Os brancos fizeram tudo em seu poder para invalidar ou menosprezar cada sinal de talento, virtude ou superioridade entre os negros. Eles tiveram que fazer isso –se os escravos fossem superiores em qualidades que os próprios brancos valorizavam, onde estaria a justificativa moral para mantê-los escravizados? E, assim, tudo o que os afro-americanos faziam bem teve de ser colocado em termos que menosprezassem a qualidade em questão. Mesmo a simples tentativa de se documentar esse ponto deixa uma pessoa exposta a acusações de condescendência e, assim, os brancos de fato conseguiram cooptar os julgamentos de valor. É ainda mais óbvio que é impossível falar abertamente sobre o superioridade de muitos atletas negros sem ser sujeito a acusações de que se estar sendo anti-negro de uma maneira enviesada.

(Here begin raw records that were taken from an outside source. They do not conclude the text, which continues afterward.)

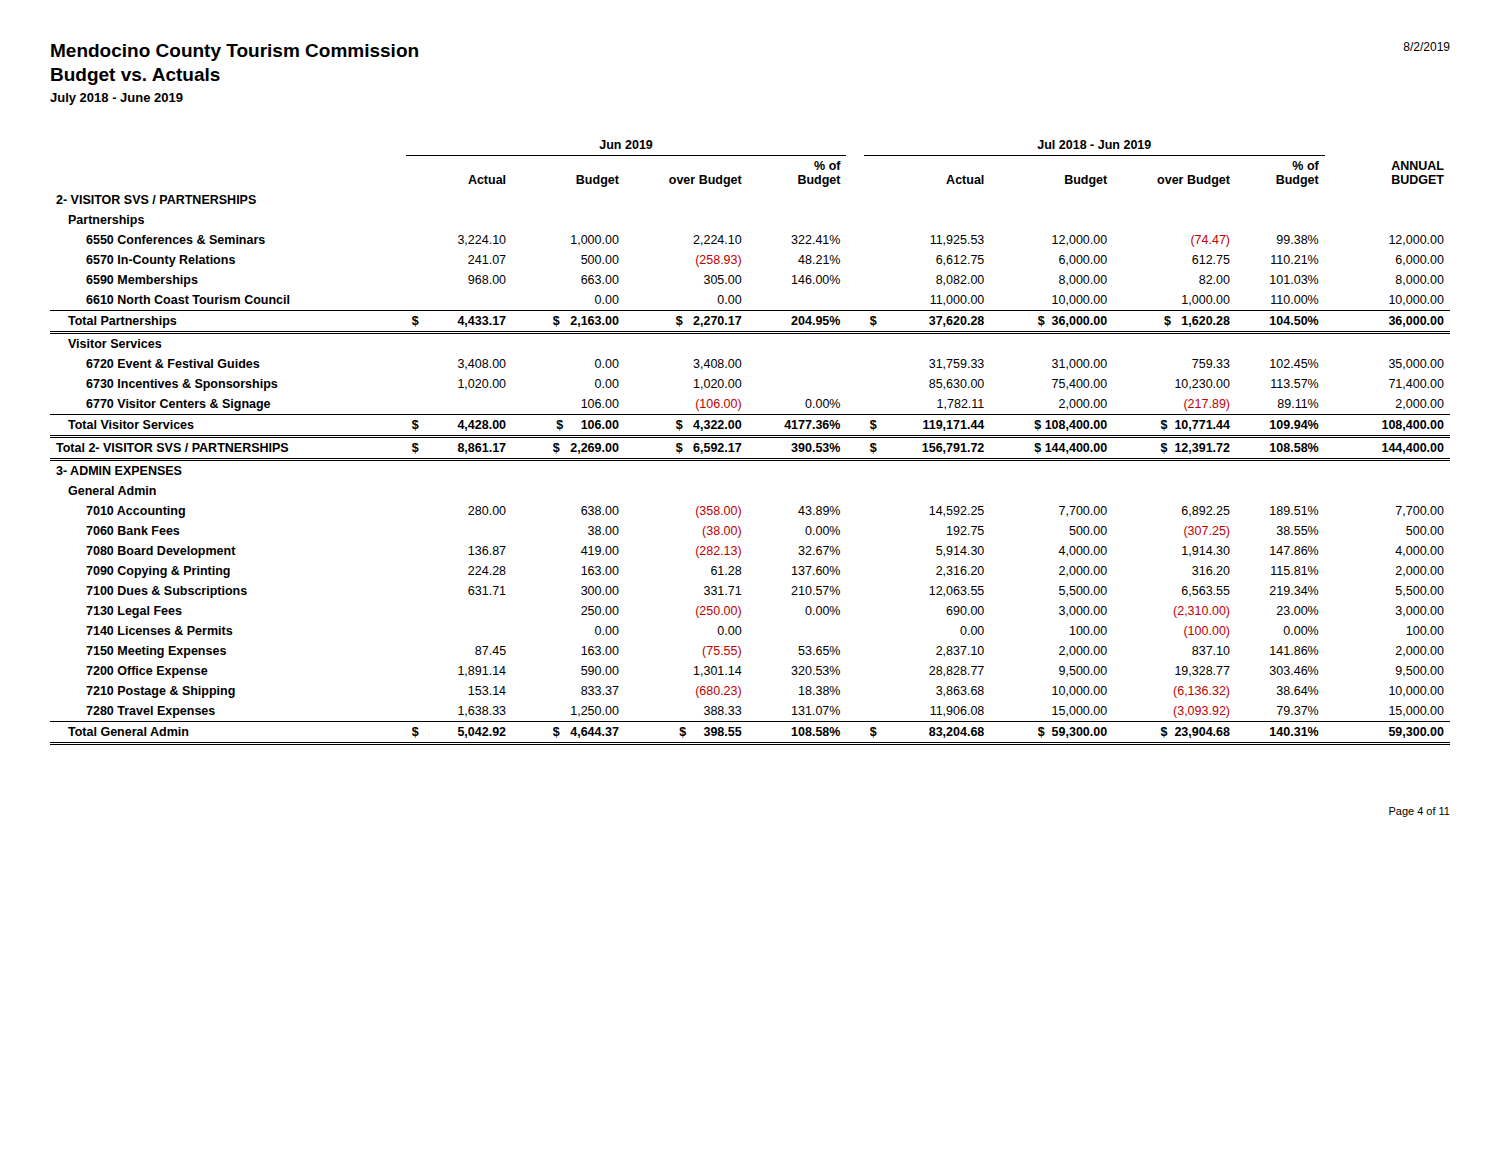8/2/2019
Mendocino County Tourism Commission
Budget vs. Actuals
July 2018 - June 2019
| | Jun 2019 | | Jul 2018 - Jun 2019 | | |
| --- | --- | --- | --- | --- | --- |
| | Actual | Budget | over Budget | % of Budget | | Actual | Budget | over Budget | % of Budget | | ANNUAL BUDGET |
| 2- VISITOR SVS / PARTNERSHIPS | |
| Partnerships | |
| 6550 Conferences & Seminars | | 3,224.10 | 1,000.00 | 2,224.10 | 322.41% | | | 11,925.53 | 12,000.00 | (74.47) | 99.38% | | 12,000.00 |
| 6570 In-County Relations | | 241.07 | 500.00 | (258.93) | 48.21% | | | 6,612.75 | 6,000.00 | 612.75 | 110.21% | | 6,000.00 |
| 6590 Memberships | | 968.00 | 663.00 | 305.00 | 146.00% | | | 8,082.00 | 8,000.00 | 82.00 | 101.03% | | 8,000.00 |
| 6610 North Coast Tourism Council | | | 0.00 | 0.00 | | | | 11,000.00 | 10,000.00 | 1,000.00 | 110.00% | | 10,000.00 |
| Total Partnerships | $ | 4,433.17 | $ 2,163.00 | $ 2,270.17 | 204.95% | | $ | 37,620.28 | $ 36,000.00 | $ 1,620.28 | 104.50% | | 36,000.00 |
| Visitor Services | |
| 6720 Event & Festival Guides | | 3,408.00 | 0.00 | 3,408.00 | | | | 31,759.33 | 31,000.00 | 759.33 | 102.45% | | 35,000.00 |
| 6730 Incentives & Sponsorships | | 1,020.00 | 0.00 | 1,020.00 | | | | 85,630.00 | 75,400.00 | 10,230.00 | 113.57% | | 71,400.00 |
| 6770 Visitor Centers & Signage | | | 106.00 | (106.00) | 0.00% | | | 1,782.11 | 2,000.00 | (217.89) | 89.11% | | 2,000.00 |
| Total Visitor Services | $ | 4,428.00 | $ 106.00 | $ 4,322.00 | 4177.36% | | $ | 119,171.44 | $ 108,400.00 | $ 10,771.44 | 109.94% | | 108,400.00 |
| Total 2- VISITOR SVS / PARTNERSHIPS | $ | 8,861.17 | $ 2,269.00 | $ 6,592.17 | 390.53% | | $ | 156,791.72 | $ 144,400.00 | $ 12,391.72 | 108.58% | | 144,400.00 |
| 3- ADMIN EXPENSES | |
| General Admin | |
| 7010 Accounting | | 280.00 | 638.00 | (358.00) | 43.89% | | | 14,592.25 | 7,700.00 | 6,892.25 | 189.51% | | 7,700.00 |
| 7060 Bank Fees | | | 38.00 | (38.00) | 0.00% | | | 192.75 | 500.00 | (307.25) | 38.55% | | 500.00 |
| 7080 Board Development | | 136.87 | 419.00 | (282.13) | 32.67% | | | 5,914.30 | 4,000.00 | 1,914.30 | 147.86% | | 4,000.00 |
| 7090 Copying & Printing | | 224.28 | 163.00 | 61.28 | 137.60% | | | 2,316.20 | 2,000.00 | 316.20 | 115.81% | | 2,000.00 |
| 7100 Dues & Subscriptions | | 631.71 | 300.00 | 331.71 | 210.57% | | | 12,063.55 | 5,500.00 | 6,563.55 | 219.34% | | 5,500.00 |
| 7130 Legal Fees | | | 250.00 | (250.00) | 0.00% | | | 690.00 | 3,000.00 | (2,310.00) | 23.00% | | 3,000.00 |
| 7140 Licenses & Permits | | | 0.00 | 0.00 | | | | 0.00 | 100.00 | (100.00) | 0.00% | | 100.00 |
| 7150 Meeting Expenses | | 87.45 | 163.00 | (75.55) | 53.65% | | | 2,837.10 | 2,000.00 | 837.10 | 141.86% | | 2,000.00 |
| 7200 Office Expense | | 1,891.14 | 590.00 | 1,301.14 | 320.53% | | | 28,828.77 | 9,500.00 | 19,328.77 | 303.46% | | 9,500.00 |
| 7210 Postage & Shipping | | 153.14 | 833.37 | (680.23) | 18.38% | | | 3,863.68 | 10,000.00 | (6,136.32) | 38.64% | | 10,000.00 |
| 7280 Travel Expenses | | 1,638.33 | 1,250.00 | 388.33 | 131.07% | | | 11,906.08 | 15,000.00 | (3,093.92) | 79.37% | | 15,000.00 |
| Total General Admin | $ | 5,042.92 | $ 4,644.37 | $ 398.55 | 108.58% | | $ | 83,204.68 | $ 59,300.00 | $ 23,904.68 | 140.31% | | 59,300.00 |
Page 4 of 11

O melhor modo de se ver a nervosa preocupação com a inferioridade racial nos Estados Unidos é considerá-la uma variação da experiência colonial. Ela está em processo de diminuição, à medida que os afro-americanos definem para si próprios uma mistura de qualidades que fazem do clã negro americano um clã ímpar e (corretamente aos olhos do clã) superior. Ela emerge nas obras de ficção de autores negros e num crescente corpo de trabalho realizado por acadêmicos negros. Está também acontecendo nas ruas. O processo não apenas é normal e saudável; é essencial.

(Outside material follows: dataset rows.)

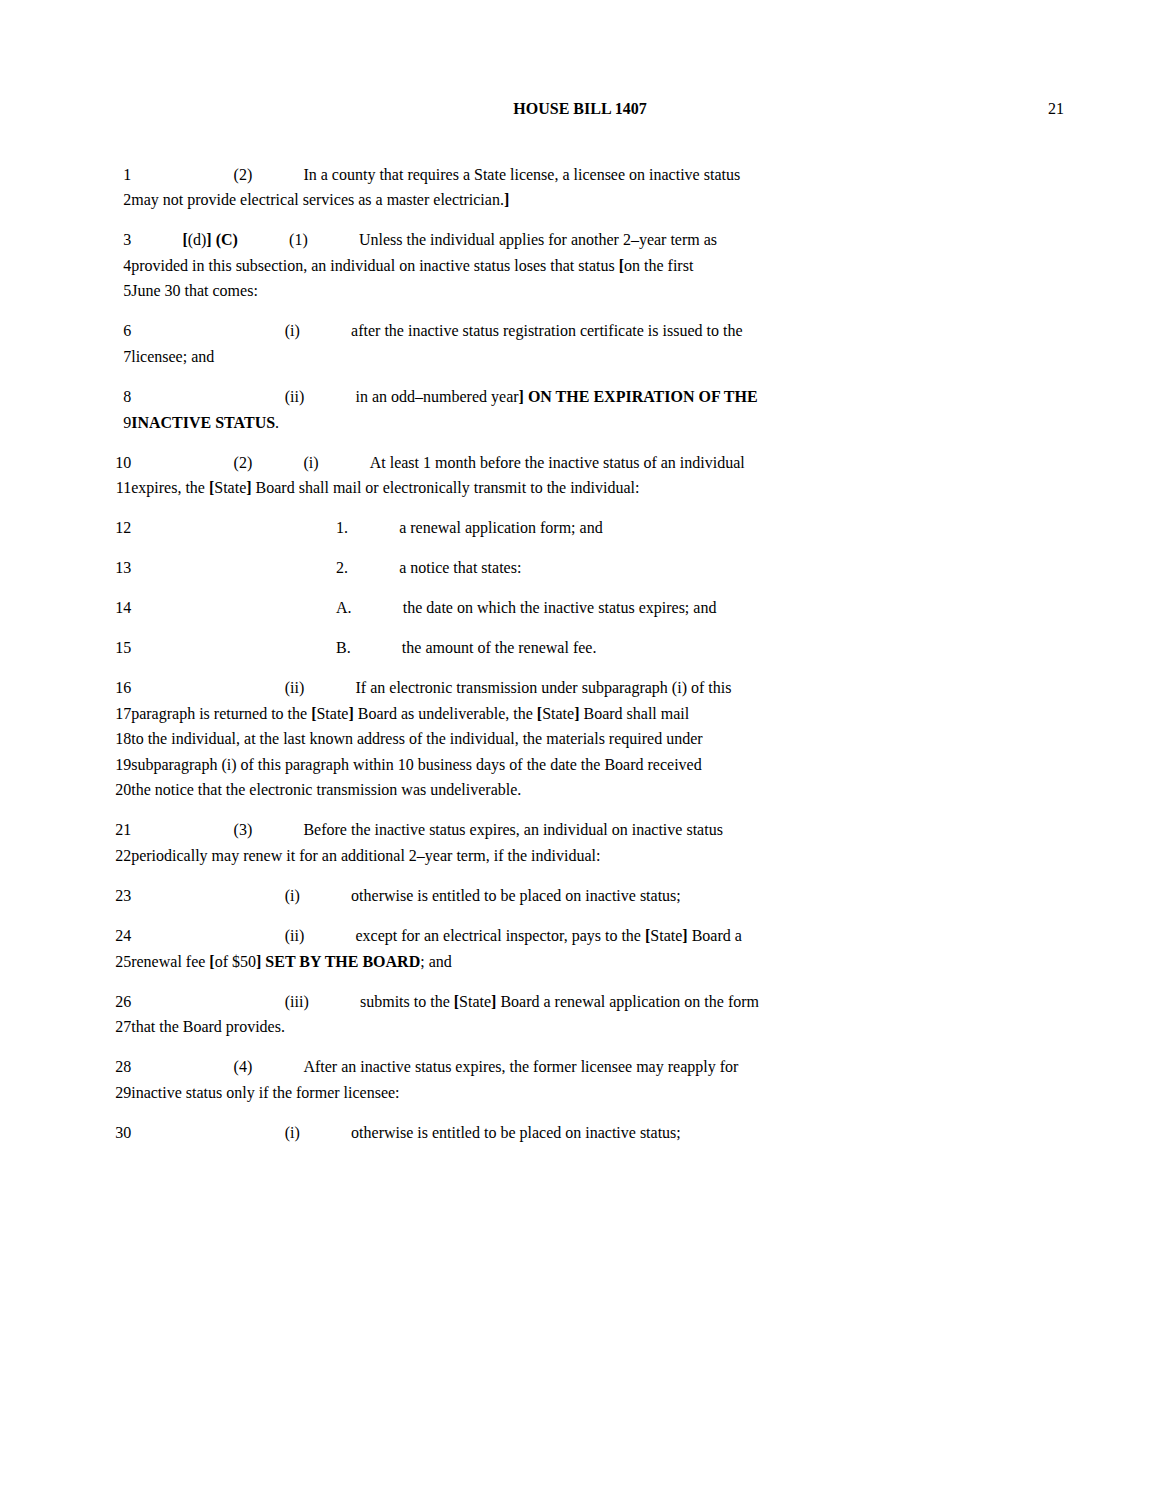HOUSE BILL 1407 21
| 1 | (2) In a county that requires a State license, a licensee on inactive status |
| 2 | may not provide electrical services as a master electrician. ] |
| 3 | [ (d) ] (C) (1) Unless the individual applies for another 2–year term as |
| 4 | provided in this subsection, an individual on inactive status loses that status [ on the first |
| 5 | June 30 that comes: |
| 6 | (i) after the inactive status registration certificate is issued to the |
| 7 | licensee; and |
| 8 | (ii) in an odd–numbered year ] ON THE EXPIRATION OF THE |
| 9 | INACTIVE STATUS . |
| 10 | (2) (i) At least 1 month before the inactive status of an individual |
| 11 | expires, the [ State ] Board shall mail or electronically transmit to the individual: |
| 12 | 1. a renewal application form; and |
| 13 | 2. a notice that states: |
| 14 | A. the date on which the inactive status expires; and |
| 15 | B. the amount of the renewal fee. |
| 16 | (ii) If an electronic transmission under subparagraph (i) of this |
| 17 | paragraph is returned to the [ State ] Board as undeliverable, the [ State ] Board shall mail |
| 18 | to the individual, at the last known address of the individual, the materials required under |
| 19 | subparagraph (i) of this paragraph within 10 business days of the date the Board received |
| 20 | the notice that the electronic transmission was undeliverable. |
| 21 | (3) Before the inactive status expires, an individual on inactive status |
| 22 | periodically may renew it for an additional 2–year term, if the individual: |
| 23 | (i) otherwise is entitled to be placed on inactive status; |
| 24 | (ii) except for an electrical inspector, pays to the [ State ] Board a |
| 25 | renewal fee [ of $50 ] SET BY THE BOARD ; and |
| 26 | (iii) submits to the [ State ] Board a renewal application on the form |
| 27 | that the Board provides. |
| 28 | (4) After an inactive status expires, the former licensee may reapply for |
| 29 | inactive status only if the former licensee: |
| 30 | (i) otherwise is entitled to be placed on inactive status; |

Ao falar sobre estes pontos, há várias coisas que não dissemos e que precisam ser explicitados. Não estamos desistindo da miscigenação. Os italianos por toda a América que vivem em locais sem um único outro italiano nas vizinhanças e que, tecnicamente, podem ter mais sangue não-italiano que italiano, continuam a se orgulhar de sua herança italiana nas formas que descrevemos. O mesmo pode ser dito dos outros clãs étnicos. Nesse sentido, poderíamos ter facilmente usado os exemplos de texanos e minessotanos, bem como de tailandeses e escoceses-irlandeses, na descrição das maneiras pelas quais as pessoas se orgulham de seu grupo com naturalidade. Os americanos muitas vezes se vêem como membros de vários clãs ao mesmo tempo –e também pensam em si mesmos como 100% americanos. É uma das melhores qualidades dos EUA.

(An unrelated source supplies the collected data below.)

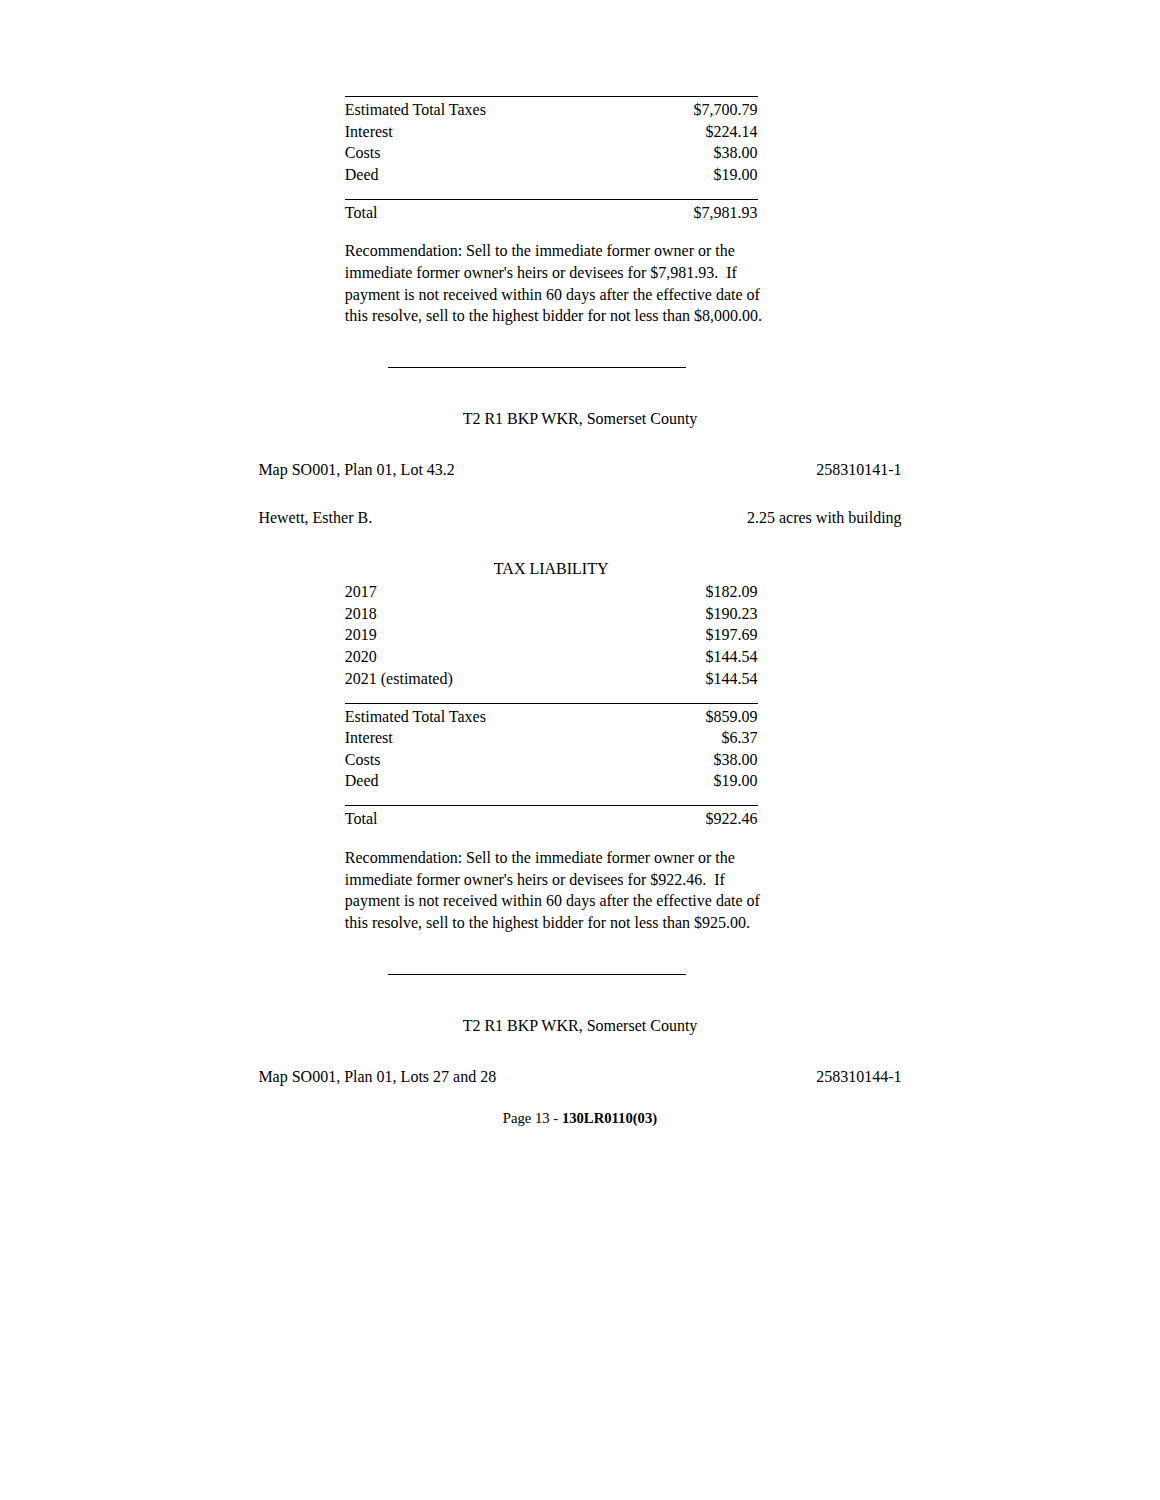| Estimated Total Taxes | $7,700.79 |
| Interest | $224.14 |
| Costs | $38.00 |
| Deed | $19.00 |
| Total | $7,981.93 |
Recommendation: Sell to the immediate former owner or the immediate former owner's heirs or devisees for $7,981.93. If payment is not received within 60 days after the effective date of this resolve, sell to the highest bidder for not less than $8,000.00.
T2 R1 BKP WKR, Somerset County
Map SO001, Plan 01, Lot 43.2 258310141-1
Hewett, Esther B. 2.25 acres with building
TAX LIABILITY
| 2017 | $182.09 |
| 2018 | $190.23 |
| 2019 | $197.69 |
| 2020 | $144.54 |
| 2021 (estimated) | $144.54 |
| Estimated Total Taxes | $859.09 |
| Interest | $6.37 |
| Costs | $38.00 |
| Deed | $19.00 |
| Total | $922.46 |
Recommendation: Sell to the immediate former owner or the immediate former owner's heirs or devisees for $922.46. If payment is not received within 60 days after the effective date of this resolve, sell to the highest bidder for not less than $925.00.
T2 R1 BKP WKR, Somerset County
Map SO001, Plan 01, Lots 27 and 28 258310144-1
Page 13 - 130LR0110(03)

Também não estamos tentando dizer aos afro-americanos, ou a quaisquer outros, quais as qualidades que deveriam ser pesadas em seu algoritmo. Nossa intenção é precisamente a oposta: ninguém precisa dizer a nenhum clã como chegar a um modo de se ver que seja satisfatório; é uma das coisas que as comunidades humanas sabem fazer muito bem quando deixadas em paz. Muito menos estamos dizendo que as crianças de qualquer clã não deveriam, digamos, estudar cálculo, já que o estudo de cálculo não faz parte da herança do clã.
Os indivíduos progridem por si mesmos, abrindo caminho no mundo de acordo com aquilo que somam aos seus empreendimentos como indivíduos –e ainda conseguem obter consolo e orgulho nas suas afiliações de grupo. É claro que existem complicações e tensões neste processo. Quanto mais forte o clã, mais provável que olhe com desconfiança para seus filhos que saem para o mundo –e, ainda assim, maior a probabilidade de orgulhosamente se vangloriar dos sucessos deles, uma vez que os tenham alcançado, e maior a probabilidade de, um dia, os filhos reatarem alguns de seus laços com o clã que deixaram para trás. Este é um dos clássicos dramas americanos.